[Study text Boundary: Start]

G'Day,

I've just come across this thread. This is a problem that I too have been wrestling with for the last few months, particularly with respect to producing target environment (sit, uat, prod) dependent artifacts.

I tend to agree with one of the respondents in that it is best to push as much environment specific stuff as possible off to the application server. However, I find myself remedying other peoples code quite a bit, and a lot of it has property files scattered all over the shop. I find mail server configuration is the number 1 culprit.

My solution has been to use profile driven classifiers (I instigated the addition of classifier support to the ejb plugin).

This works pretty well, except when running the release plugin, where something sensible must be generated in the absence of a specified profile. Of course, while writing this note I realised that it has not occurred to me to try and set the profiles up so that can be executed altogether. Or to try multiple executions of the ejb/war/ ear plugins.

The other problem with using profiles like this is that the poms become very verbose, and the DRY principle gets completely blown out of the water.

This is one area that maven does not handle as elegantly as most of the other problems it solves.

Cheers,

Steve Coy


On 23/04/2007, at 10:09 AM, franz see wrote:


Good day,

What remote resources plugin does is that it extracts the resources from a specified artifact, into ${basedir}/target/maven-shared-archive- resources.
And add those resources to your build's list of resources.

* [Filtering of remote resources]: Yes, it is possible to do so. It uses
velocity for its filtering ( see [1] )

* [Need for a "common stuff" module]: Yes, but I don't see any problems with this. All you're doing is transferring all your common stuffs to another module so that others may be able to reuse them....Just like extracting a
class :-)

* [A LOT of build modules]: Yes, but the alternative is one big maven
project with LOTS of profiles.

* [More Complex Build]: Yes, in a way it is since remote resources is
relatively new and more people are more familiar with profiles than the
remote resources plugin. But IMHO, it's not that hard to understand.
Furthermore, although you will end up with quite a number of modules, at least your single project ( especially your pom ) will not be gigantic.

* [Number of Variations]: Instead of defining a variation in a profile,
define it as a resource module. Then instead of doing a mvn install
-Pmysql,tomcat,cluster, you will now have a maven project that will retrieve
the remote resource from your mysql-resources, tomcat-resources, and
cluster-resources.

Main Differences

* [Do you need more than one variation at a time?] If in the end, you only want to produce one artifact variation, then profiles would be sufficient. But if you need to produce more than one artifact variation, then I suggest
you use this approach.

[Study text Boundary: End]
[Available data Boundary: Start]

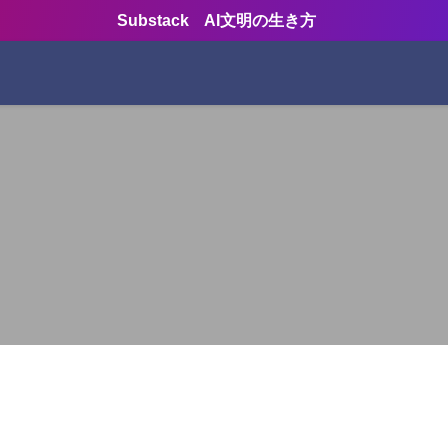
Substack AI文明の生き方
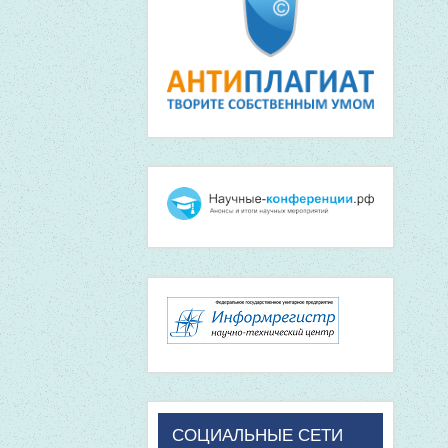
СОЦИАЛЬНЫЕ СЕТИ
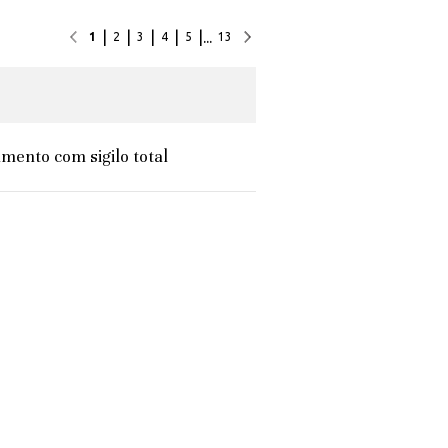
|
|
|
|
|
...
1
2
3
4
5
13
mento com sigilo total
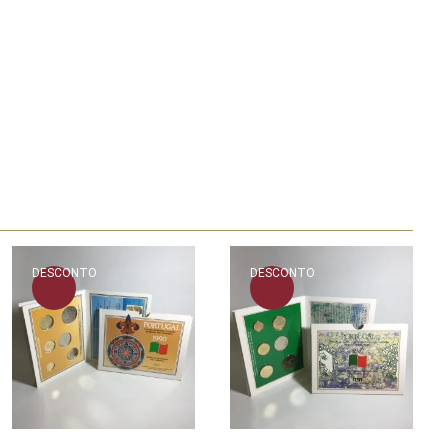
DESCONTO
DESCONTO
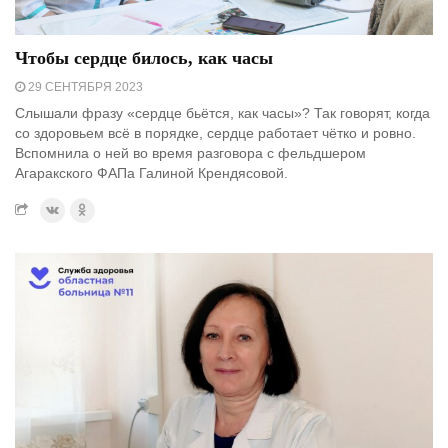
Чтобы сердце билось, как часы
29 СЕНТЯБРЯ 2023
Слышали фразу «сердце бьётся, как часы»? Так говорят, когда
со здоровьем всё в порядке, сердце работает чётко и ровно.
Вспомнила о ней во время разговора с фельдшером
Агаракского ФАПа Галиной Крендясовой.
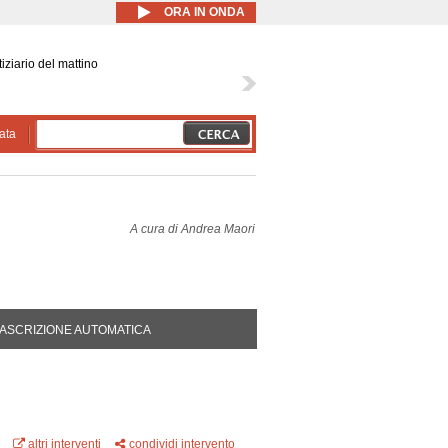
ORA IN ONDA
iziario del mattino
ata
A cura di
Andrea Maori
DA ATTIVA)
ASCRIZIONE AUTOMATICA
altri interventi
condividi intervento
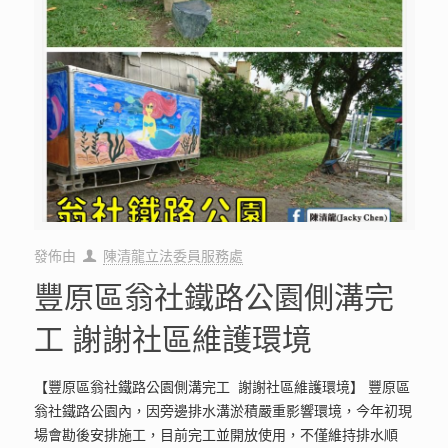
發佈由
陳清龍立法委員服務處
豐原區翁社鐵路公園側溝完
工 謝謝社區維護環境
【豐原區翁社鐵路公園側溝完工 謝謝社區維護環境】 豐原區
翁社鐵路公園內，因旁邊排水溝淤積嚴重影響環境，今年初現
場會勘後安排施工，目前完工並開放使用，不僅維持排水順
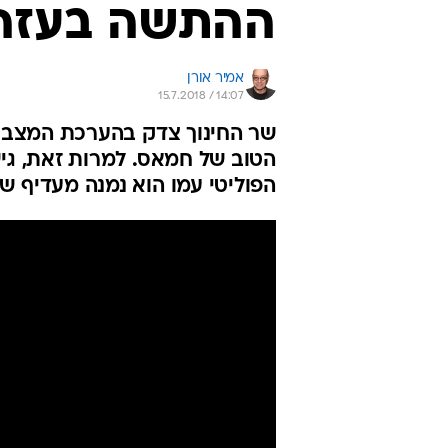
ההתשה בעזה 
אמיר אורן
15.7.2018 / 14:07
שר החינוך צדק בהערכת המצב: ה
הטוב של חמאס. למרות זאת, גיש
הפוליטי עמו הוא נמנה מעדיף ש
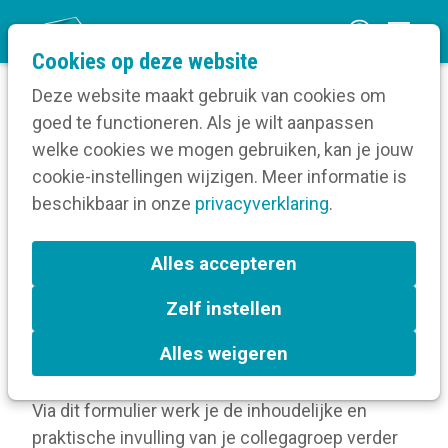
O
Cookies op deze website
p
Deze website maakt gebruik van cookies om
e
goed te functioneren. Als je wilt aanpassen
n
Volg een opleiding
welke cookies we mogen gebruiken, kan je jouw
Home
m
cookie-instellingen wijzigen. Meer informatie is
Ontwerp je eigen collegagroep
e
beschikbaar in onze
privacyverklaring
.
n
Ontwerp je eigen
u
Alles accepteren
collegagroep
Zelf instellen
Je hebt een idee voor een collegagroep. Tijd om
Alles weigeren
dat idee verder vorm te geven.
Via dit formulier werk je de inhoudelijke en
praktische invulling van je collegagroep verder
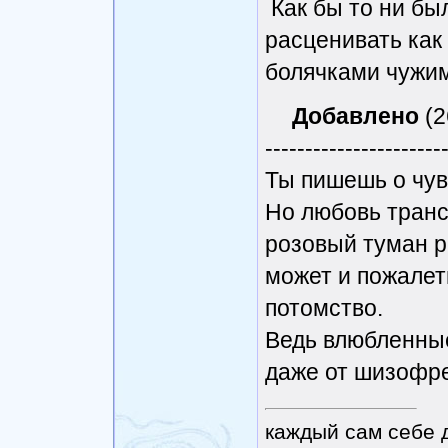
Как бы то ни бы
расценивать как
болячками чужи
Добавлено
(2
----------------------
Ты пишешь о чувс
Но любовь транс
розовый туман р
может и пожалеть
потомство.
Ведь влюбленны
даже от шизофре
каждый сам себе 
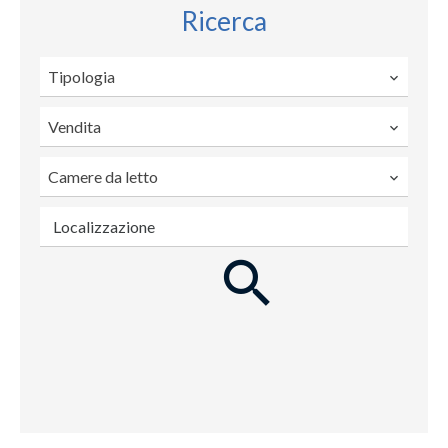
Ricerca
Tipologia
Vendita
Camere da letto
Localizzazione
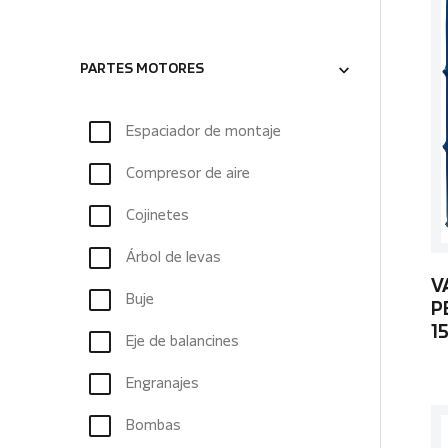
PARTES MOTORES
Espaciador de montaje
Compresor de aire
Cojinetes
Árbol de levas
V
Buje
P
1
Eje de balancines
Engranajes
Bombas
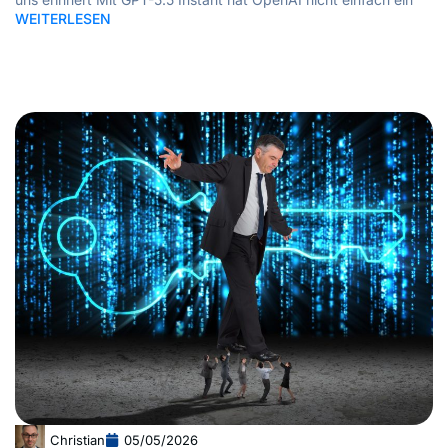
WEITERLESEN
Christian
05/05/2026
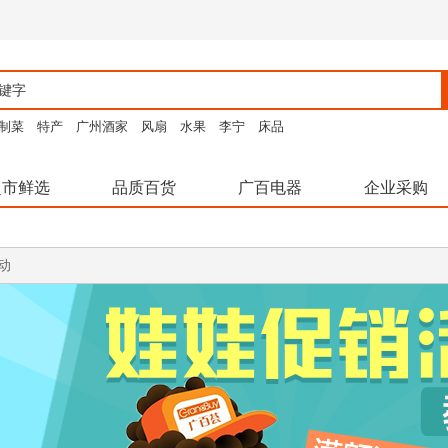
制菜
特产
广州酒家
风扇
水果
李宁
床品
超市鲜选
品质百货
广百电器
企业采购
动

[Available data Boundary: End]

Exercises:
(1) In the entries, starting at the line containing "Как бы то ни бы" and ending at the last line of the entries, replace "Vendita" with "Affitto" and rewrite those lines with everything else unchanged. Omit the picture markers from your answer.
(2) Write the next part of the message about Maven profiles and the remote resources plugin, picking up after its last sentence.
The text and the entries come from separate sources.

Results of the tasks:
(1)
Как бы то ни бы
расценивать как
болячками чужи
Добавлено
(2
----------------------
Ты пишешь о чувс
Но любовь транс
розовый туман р
может и пожалеть
потомство.
Ведь влюбленны
даже от шизофре
каждый сам себе 
Ricerca
Tipologia
Affitto
Camere da letto
Localizzazione
PARTES MOTORES
Espaciador de montaje
Compresor de aire
Cojinetes
Árbol de levas
V
Buje
P
1
Eje de balancines
Engranajes
Bombas
WEITERLESEN
Christian
05/05/2026
制菜
特产
广州酒家
风扇
水果
李宁
床品
超市鲜选
品质百货
广百电器
企业采购
动

(2)
* [What do you prefer - one huge project, or several small projects?] If you use the profiles approach, the more variations you add up, the bigger your project becomes. However, if you use the remote resource approach, the more variations you add up, the more modules you will have. As to which one is
better - I am not really sure :-) Probably, it's just a matter of
preference.

Regarding the better approach?
hmm....ok, maybe this is not the "better" approach :-) This is actually just an alternative that I prefer. With this approach, you'd be able to build one variation, or if the need arises, several variations ( although you can do that as well with profiles + CI, AFAIK, you'd only be able to deploy only one variation ). Moreover, I prefer several small projects than a single big
one :-)

Cheers,
Franz

[1]
http://maven.apache.org/plugins/maven-remote-resources-plugin/ process-mojo.html#properties


vmassol wrote:

Hi Franz,

On Apr 20, 2007, at 4:50 AM, franz see wrote:


Good day,

If the only thing different with the variations are the config
files and
some dependencies, then I suggest you use #2.

Thanks for your help. How is #2 better than the solution I'm now
using (which used the assembly plugin to generate the WAR with the
proper files and dependencies)?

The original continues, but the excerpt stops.